BEGIN
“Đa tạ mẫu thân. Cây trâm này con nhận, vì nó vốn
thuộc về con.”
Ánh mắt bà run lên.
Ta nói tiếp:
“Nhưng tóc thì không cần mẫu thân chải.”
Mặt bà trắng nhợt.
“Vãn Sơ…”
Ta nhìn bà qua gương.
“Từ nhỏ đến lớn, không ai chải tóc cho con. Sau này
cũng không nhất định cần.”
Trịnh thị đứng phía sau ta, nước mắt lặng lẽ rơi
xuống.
END
§ WORK TO COMPLETE:
Scan the entries above for the word "thân", then copy every line in which it occurs.

§ RESPONSE:
“Đa tạ mẫu thân. Cây trâm này con nhận, vì nó vốn
“Nhưng tóc thì không cần mẫu thân chải.”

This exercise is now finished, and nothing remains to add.